Clozapine | Solubility of Things

Identification

Molecular formula

C₇H₅ClN₄

CAS number

5786-21-0

IUPAC name

8-[2-[(2-chlorophenyl)methylene]hydrazino]-1,3,7-trimethyl-purine-2,6-dione

State

At room temperature, Clozapine is in a solid state. It is usually handled as a powder for pharmacological applications.

Melting point (Celsius)

100.50

Melting point (Kelvin)

373.65

Boiling point (Celsius)

354.50

Boiling point (Kelvin)

627.65

General information

Molecular weight

270.74g/mol

Molar mass

270.7430g/mol

Density

1.2719g/cm³

Appearence

The compound typically appears as a yellow, crystalline powder.

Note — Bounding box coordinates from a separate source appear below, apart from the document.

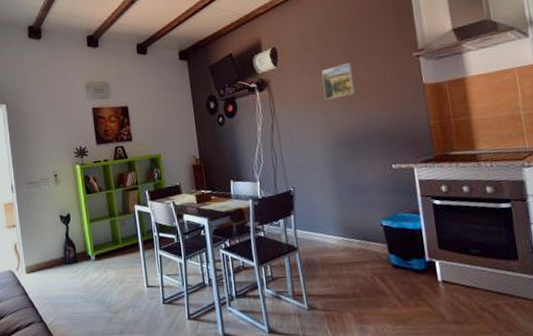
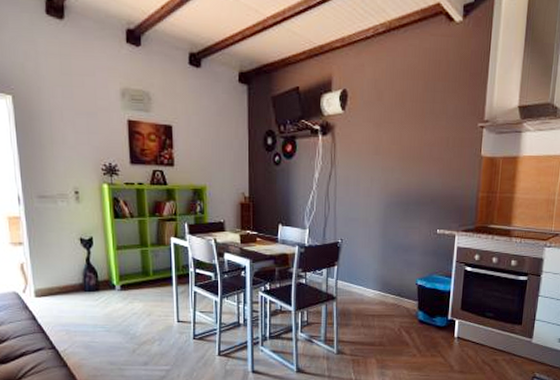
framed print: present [321,62,355,100] -> none [387,120,418,156]

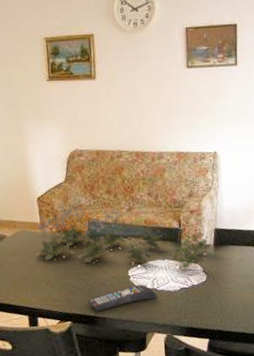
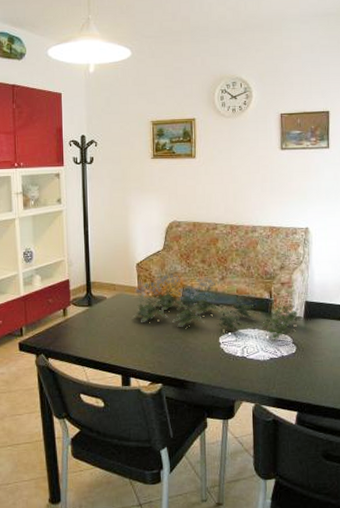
remote control: present [87,284,158,312] -> none [178,352,247,376]

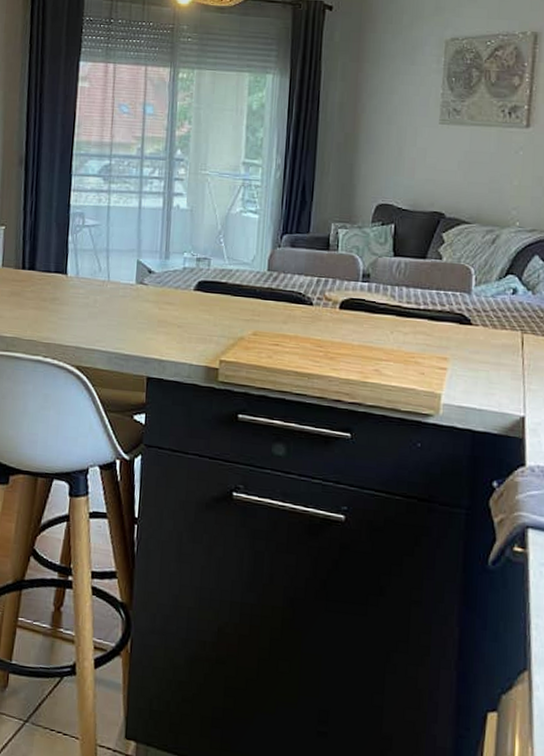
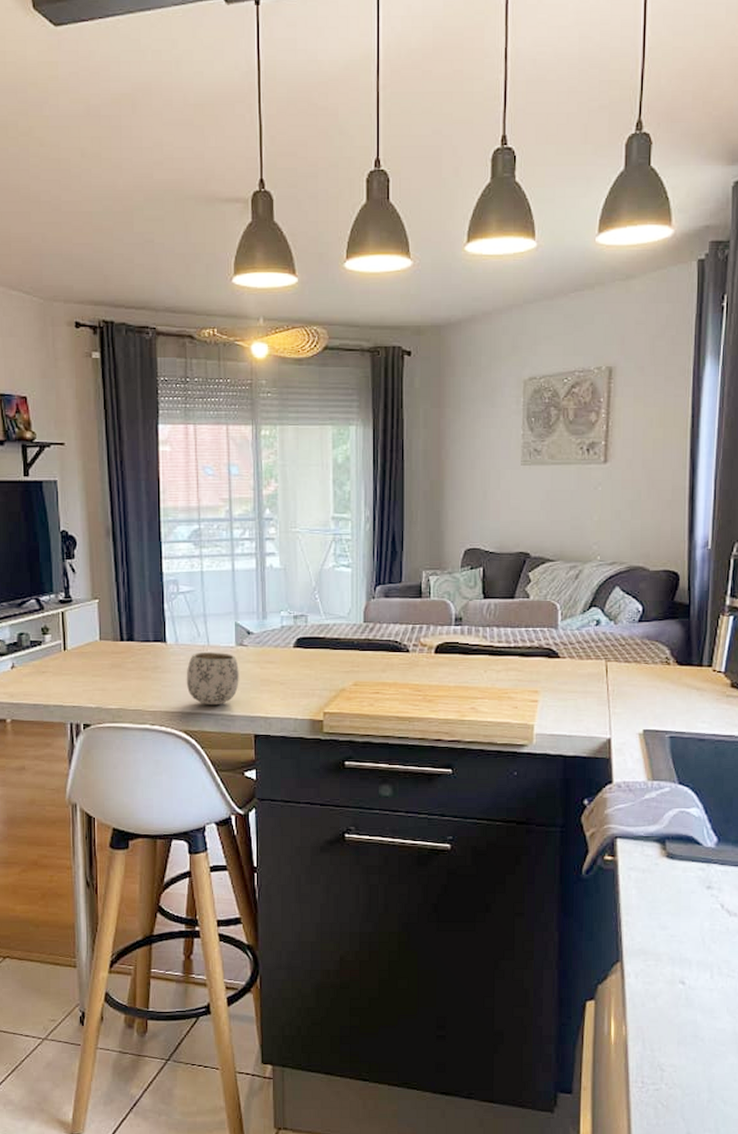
mug: none [83,287,137,343] -> present [186,651,239,706]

It is known for its light-sensitive nature, which is common among compounds with multiple aromatic rings.

Comment on solubility

Solubility of 8-[2-[(2-chlorophenyl)methylene]hydrazino]-1,3,7-trimethyl-purine-2,6-dione

The solubility of 8-[2-[(2-chlorophenyl)methylene]hydrazino]-1,3,7-trimethyl-purine-2,6-dione is an intriguing topic, as it incorporates various structural features that can influence its interaction with solvents.

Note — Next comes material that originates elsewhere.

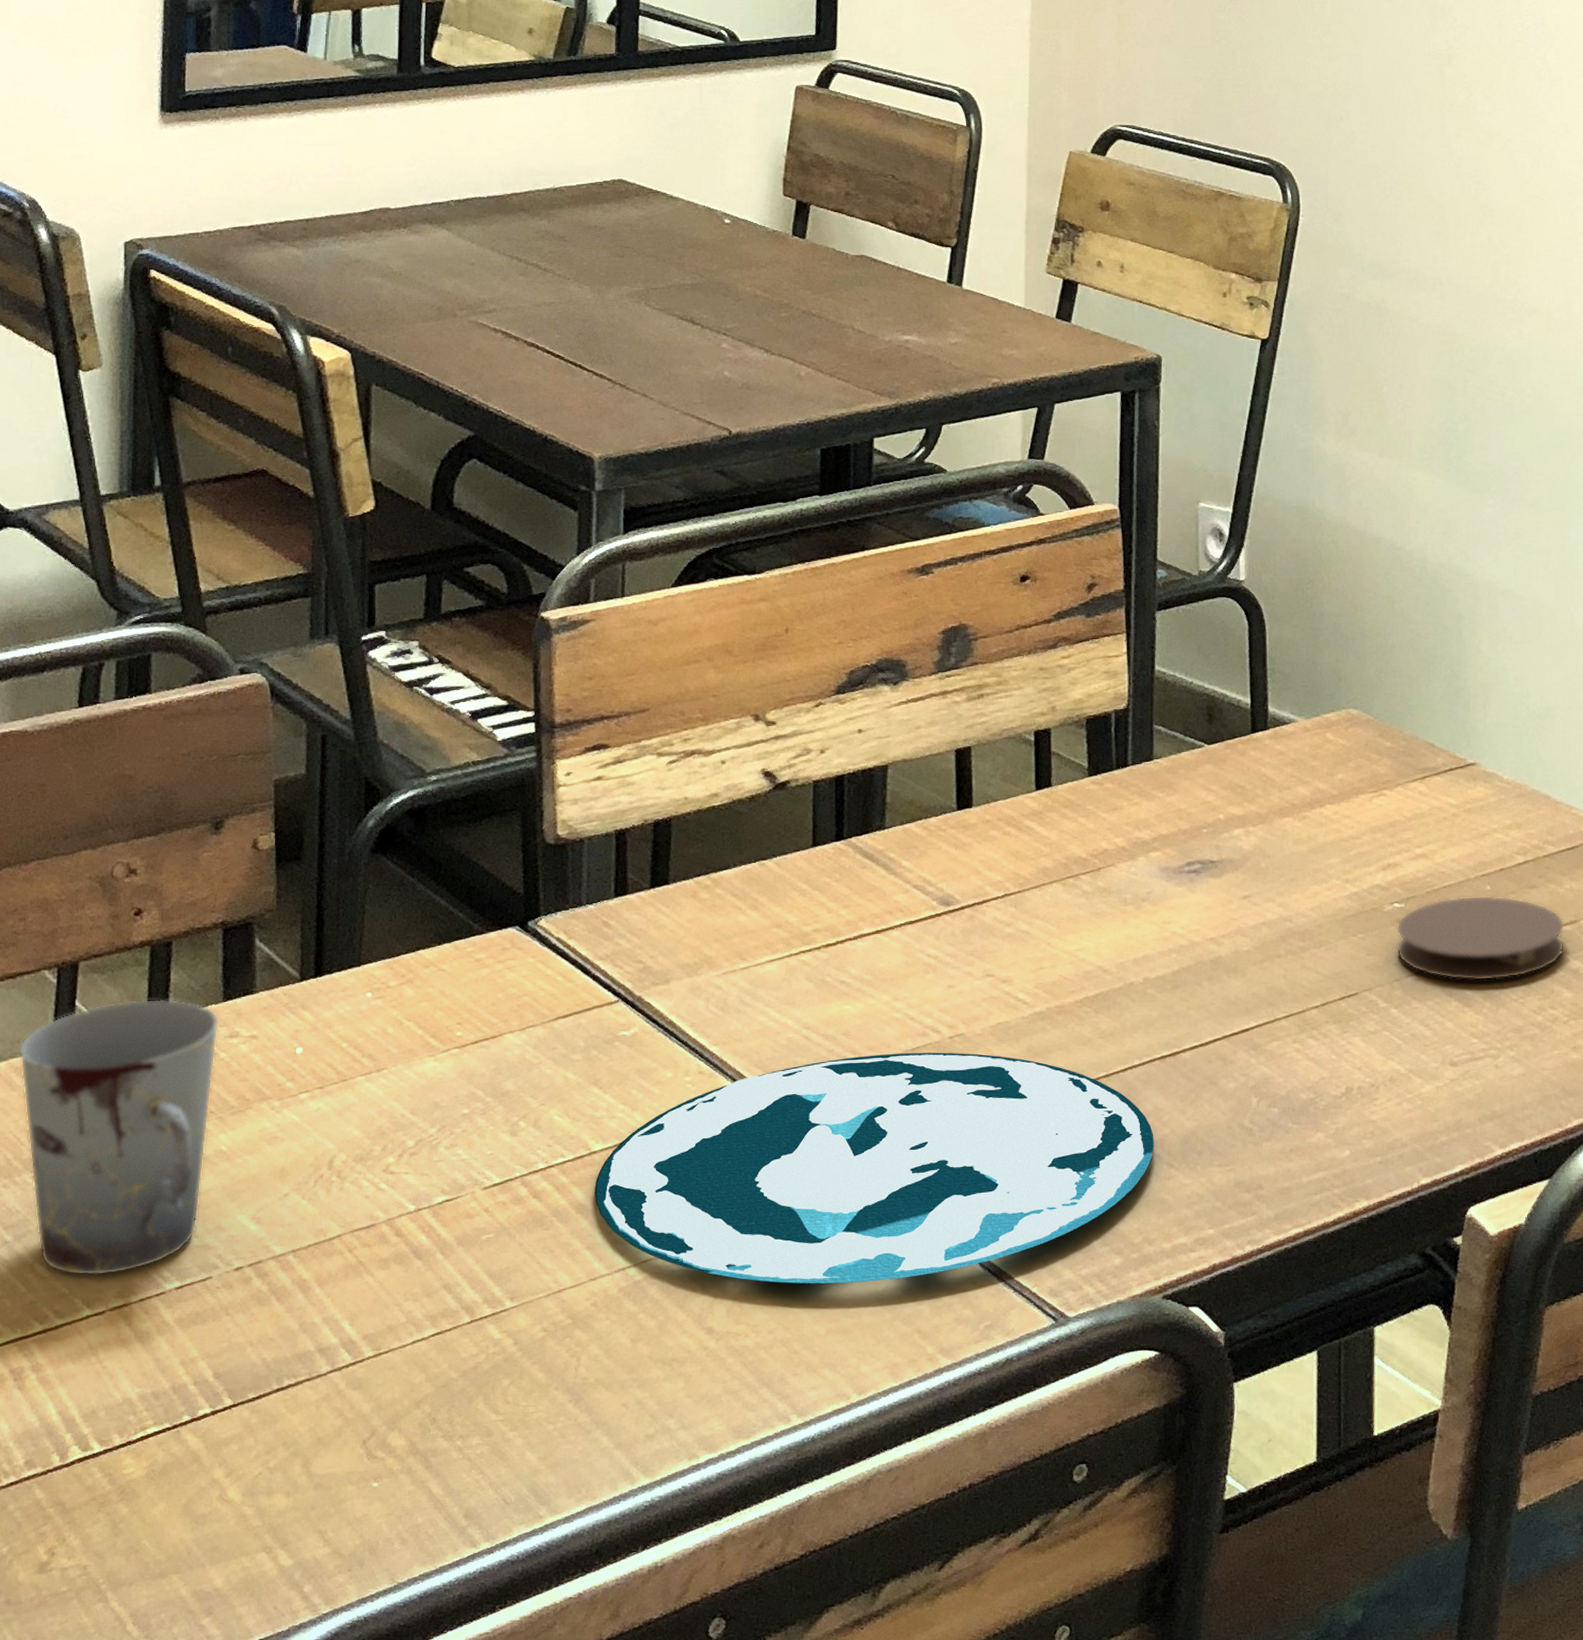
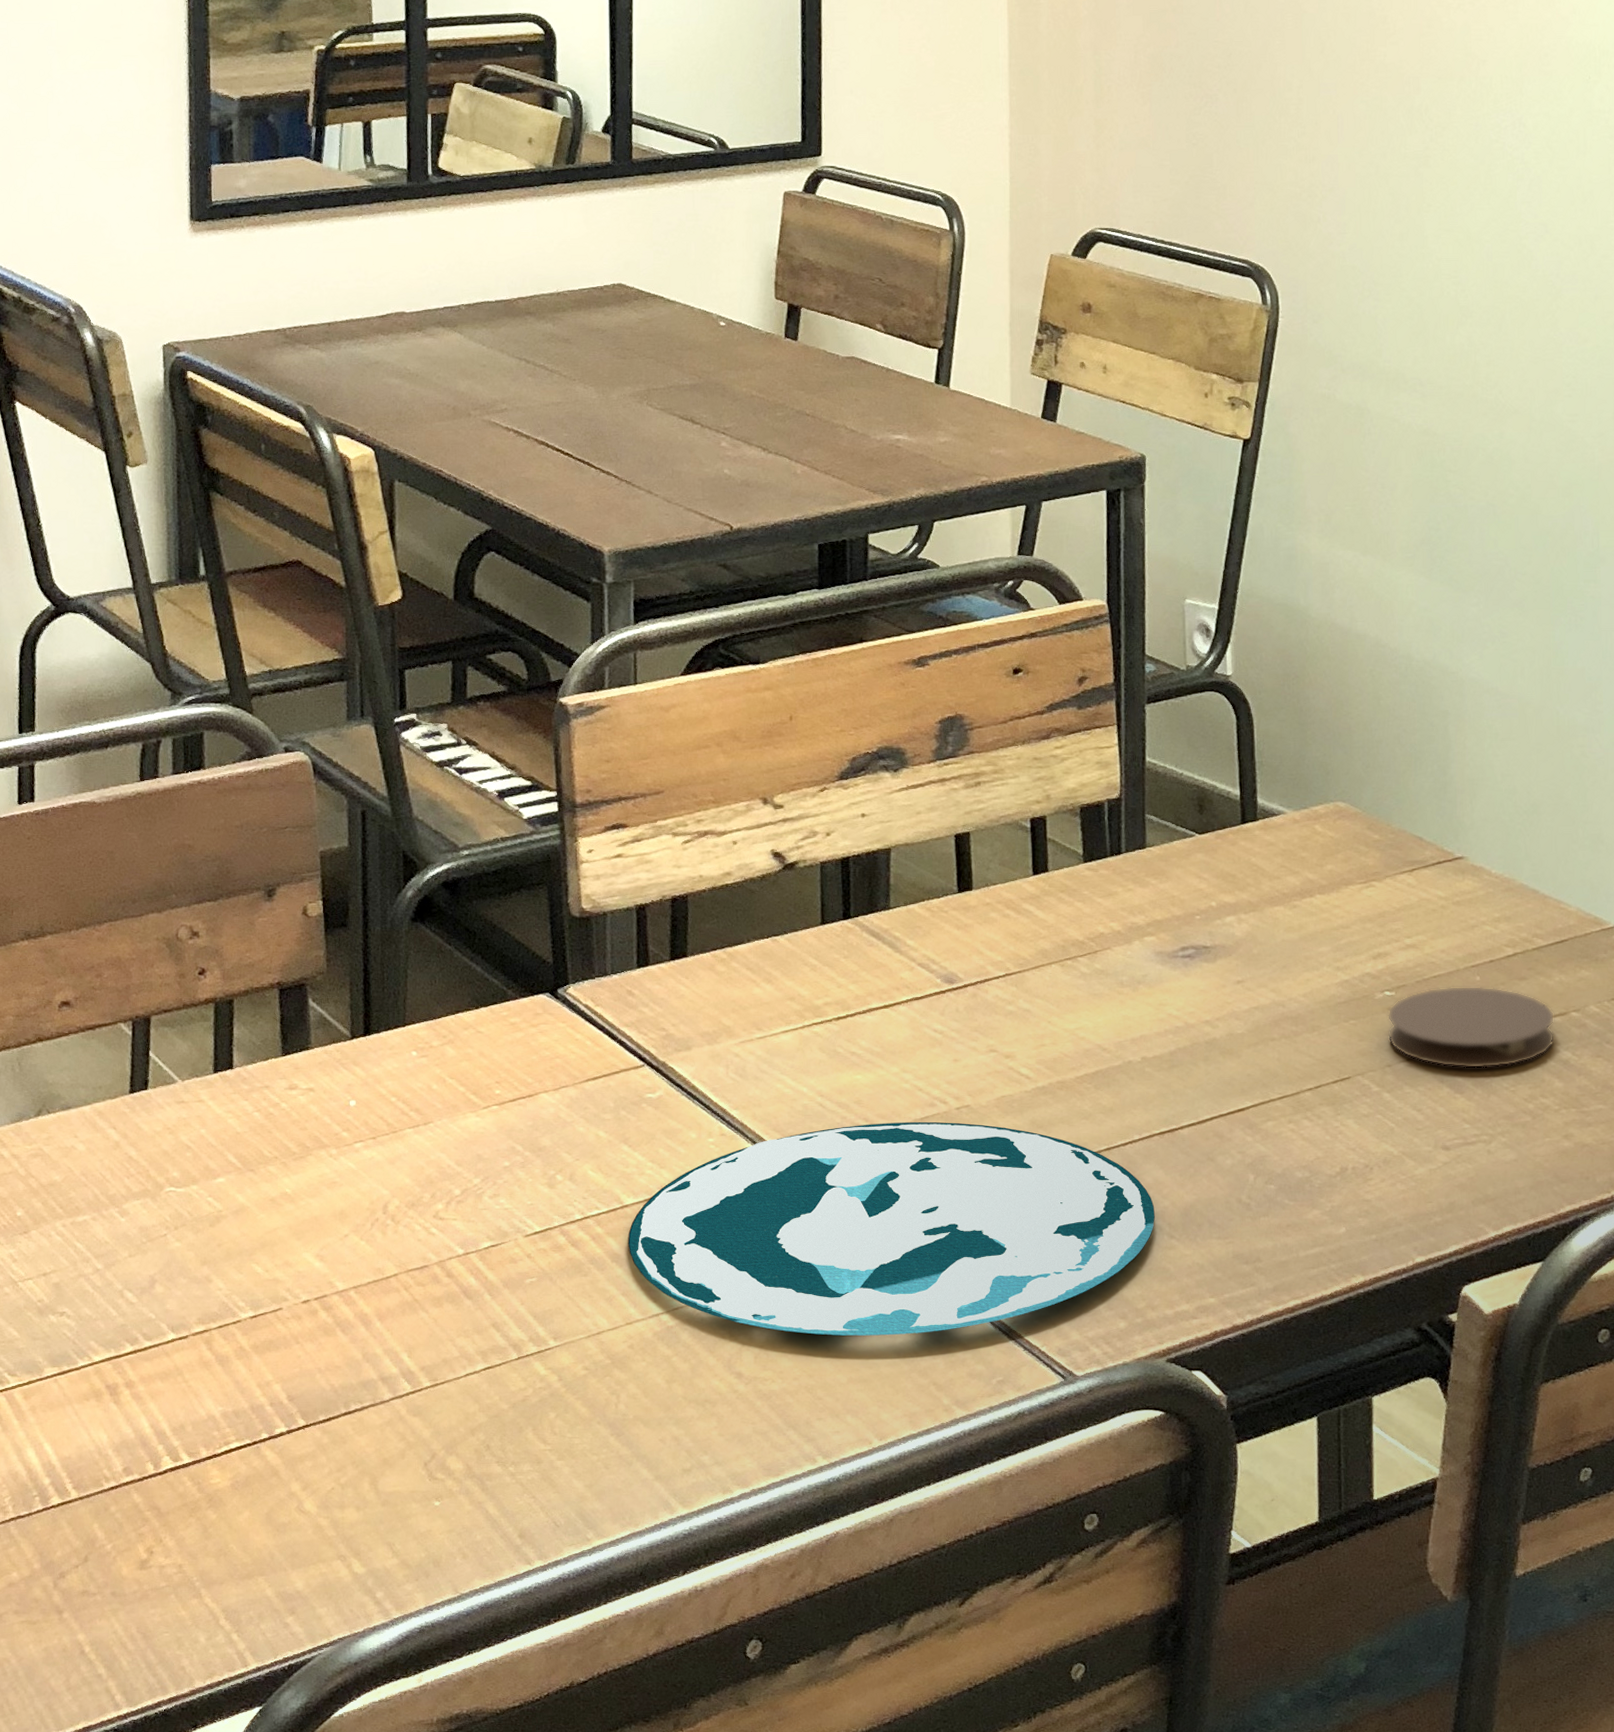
cup: present [18,998,220,1276] -> none [100,1052,280,1303]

Factors Influencing Solubility

Several factors can impact the solubility of this compound:

Polarity: The presence of polar functional groups, such as hydrazine moieties, suggests a potential for increased solubility in polar solvents.
Hydrophobic Regions: The trimethyl group and the chlorophenyl component may hinder solubility in highly polar environments, leading to better solubility in organic solvents.
Hydrogen Bonding: The potential for hydrogen bonding, particularly with hydrophilic solvents, could also enhance solubility.

Solvent Compatibility

This compound is likely to demonstrate variable solubility depending on the solvent used:

Water: Limited solubility due to hydrophobic characteristics.
Organic Solvents: Increased solubility in organic solvents such as methanol or dimethyl sulfoxide (DMSO).
Aqueous Solutions: May require the use of surfactants or co-solvents to improve solubility in water.

Understanding the solubility of this compound not only helps in practical applications but also aids in predicting its behavior in biological systems, drug formulation, and chemical reactivity. Thus, when considering this intriguing molecule, it is important to conduct specific solubility tests to ascertain its behavior in various environments.

Interesting facts

Interesting Facts about 8-[2-[(2-chlorophenyl)methylene]hydrazino]-1,3,7-trimethyl-purine-2,6-dione

This compound is a fascinating member of the purine family, exhibiting diverse biological activities that make it a subject of interest in pharmaceutical research. Known for its possible applications in medicinal chemistry, it showcases potential as an antitumor agent. Here are some intriguing aspects of this compound:

Structural Innovation: The unique combination of a hydrazino group and a chlorophenyl moiety attached to the purine ring demonstrates innovative structural characteristics that may enhance its biological properties.
Biological Relevance: Studies suggest that derivatives of this compound might interact with key biological targets, including those involved in regulatory pathways of cell proliferation and survival.
Potential Therapeutic Uses: The molecular architecture of this compound hints at possibilities in the treatment of various cancers, with ongoing research aimed at evaluating its efficacy and safety in clinical contexts.
Mechanistic Insights: Understanding the pharmacodynamics and pharmacokinetics of compounds like this one can provide valuable insights into the design of new therapies that can selectively target malignant cells.
Continued Research: The ongoing investigation into the interactions of this compound with biomolecules is critical in unveiling its full potential and expanding the scope of purine derivatives in drug discovery.

As we delve deeper into the realm of synthetic organic chemistry, compounds like 8-[2-[(2-chlorophenyl)methylene]hydrazino]-1,3,7-trimethyl-purine-2,6-dione illustrate the incredible complexity and potential utility of modified purines in therapeutic applications. With its promising structure and mechanistic pathways, it stands at the frontier of modern pharmacological research.